“Ser o que se pode é a felicidade (…) Não adianta sonhar com o que é feito apenas de fantasia e querer aspirar ao impossível. A felicidade é a aceitação do que se é e se poder ser.” (Valter Hugo Mãe, O filho de mil homens)
2020 foi um ano traumático. Na acepção estrita do termo. Trauma é um evento cuja força ultrapassa nossa força de resistir. Um osso quebrado é um trauma na medida em que este não pôde resistir à força a ele infringida. No âmbito psicológico, um trauma refere-se àquilo que não temos aparato psíquico para apreender, quando nos falta repertório discursivo.
A pandemia de 2020 nos colocou frente a uma situação sem precedentes para nossas gerações, despedaçou nossa ilusão de controle. Nos deparamos com situações que não estavam no nosso discurso, que não sabíamos como agir, o que fazer, enfim, que desmontaram o sentido prévio que havíamos estabelecido para o mundo. Ficamos, literalmente, “sem palavras”. Não saber, não compreender, não entender a lógica implícita das coisas, as relações de causalidade, estar diante da falta de sentido é algo potencialmente angustiante e ansiogênico.
Nossa impotência e falta de controle foram escancaradas em 2020, não restou pedra sobre pedra. A realidade se impôs, alheia aos nossos desejos e aos nossos planos. Nesse contexto os discursos negacionistas surgem como uma defesa contra a impotência e a falta de sentido.
Como se o fato de eu não querer, ou não admitir, que o mundo seja de determinada maneira, operasse concretamente na lógica do mundo, fazendo com que o mundo se adequasse ao meu discurso se eu negar algo, aquilo deixa de existir.
Trata-se de um jeito simplista e ineficaz, obviamente de tentar reconstituir a nossa ilusão de controle. Como se o fato de insistir na cloroquina como tratamento para a Covid-19 e querer muito que esse tratamento funcionasse, fizesse-o funcionar. E, para que isso se sustente, ignora-se tudo da realidade que diga o contrário. O discurso passa a ter maior valor de realidade do que a própria realidade.

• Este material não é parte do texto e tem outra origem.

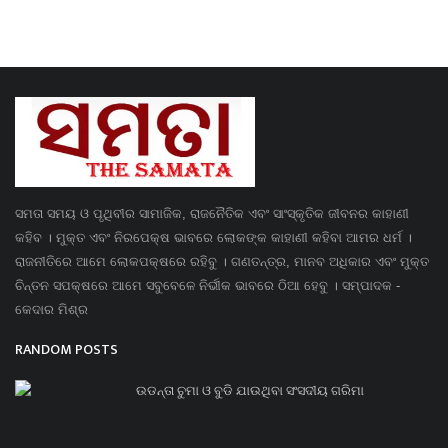
ସମତା ସମୟ ଓ ପୃଥିବୀର ସାମାଜିକ, ରାଜନୈତିକ ଏବଂ ସାଂସ୍କୃତିକ ଜୀବନର କାହାଣୀ
କହିବ । ମୁକ୍ତ ଏବଂ ନିରପେକ୍ଷ ଭାବରେ ଲୋକଙ୍କ କାହାଣୀ କହିବା ଆମର ଧର୍ମ ।
ରାଜନୀତିରେ ଆମେ ଲୋକପକ୍ଷରେ ରହିବୁ । ଗଣତନ୍ତ୍ର, ମାନବ ଅଧିକାର ଏବଂ ମୁକ୍ତ
ଚିନ୍ତନ ସପକ୍ଷରେ ଆମେ ସବୁବେଳେ ନିର୍ଭୀକ ଭାବରେ ଠିଆ ହେବୁ । ସମ୍ପାଦକ -
କେଦାର ମିଶ୍ର
RANDOM POSTS
ଉଡନ୍ତା ଚୁମା ଓ ବୁଡି ଯାଉଥିବା ସଂସଦୀୟ ଗରିମା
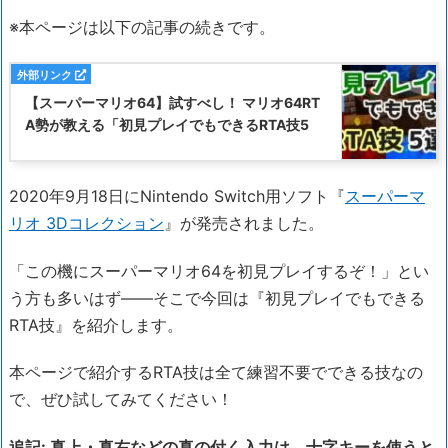
※本ページは以下の記事の続きです。
【スーパーマリオ64】試すべし！ マリオ64RT
A勢が教える「初見プレイでもできるRTA技5
2020年9月18日にNintendo Switch用ソフト『
スーパーマ
リオ 3Dコレクション
』が発売されました。
「この機にスーパーマリオ64を初見プレイするぞ！」とい
う方も多いはず――そこで今回は『初見プレイでもできる
RTA技』を紹介します。
本ページで紹介するRTA技は全て練習不要でできる技なの
で、ぜひ試してみてください！
追記: 真上・真右などの真の付く入力は、十字キーを使うと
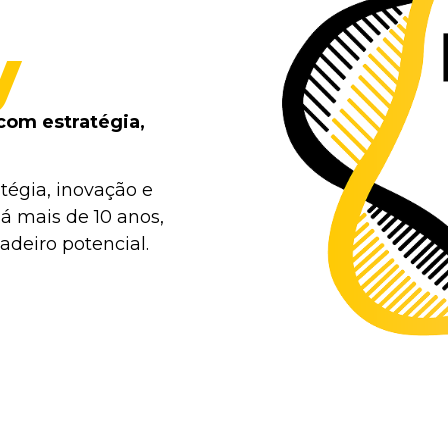
y
com estratégia,
tégia, inovação e
á mais de 10 anos,
deiro potencial.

Mesmo com tudo isso, chegamos até 2021. Agora já não estamos mais desavisados, já temos um discurso que explica de onde o vírus veio, como ele funciona, dados estatísticos, epidemiológicos, enfim, uma infinidade de conhecimento produzido pela nossa experiência pessoal e, principalmente, pela ciência que nos retirou o sentimento de estarmos imersos num grande vazio de sentido.
Se antes termos como pandemia, lockdown, quarentena, isolamento social dentre muitos outros não eram sequer conhecidos pela grande maioria das pessoas, atualmente fazem parte do nosso vocabulário mais cotidiano e coloquial.
Então, podemos dizer que já sabemos onde estamos, resta saber o que viemos fazer neste lugar.
2021 será um ano de reestruturação, a pandemia ainda persiste e a previsão é que seja pior que em 2020 porém, temos repertório psíquico para entendermos e nos localizarmos diante da situação.
Agora é encarar a dura realidade: a vida não voltou ao normal, nem vai voltar. Não existe a possibilidade de retornar ao estágio anterior em que a Covid-19 não existia. Esse mundo sem Covid não existe mais.
É preciso incluir toda essa experiência, todo o conhecimento adquirido nas nossas vidas, e entender o que será possível neste ano.
A tarefa de 2021 não é tentar levar uma vida normal, mas levar uma vida possível diante do cenário de pandemia. A vacina é uma grande esperança, mas é apenas um dos passos necessários diante de uma problemática altamente complexa.
Precisamos ir reconstruindo os sentidos de nossas vidas a partir dessa realidade que nos é imposta, sabendo que nada é garantido, que o controle é apenas parcial e que, ainda assim, é possível fazer planos.
Nós nos adequamos à realidade e não o contrário. Quanto mais aceitarmos isso, mais leve fica a vida e menos ansiosos e deprimidos vamos ficar. Mais do que nunca, este é um ano para se aceitar o que se pode ser e fazer.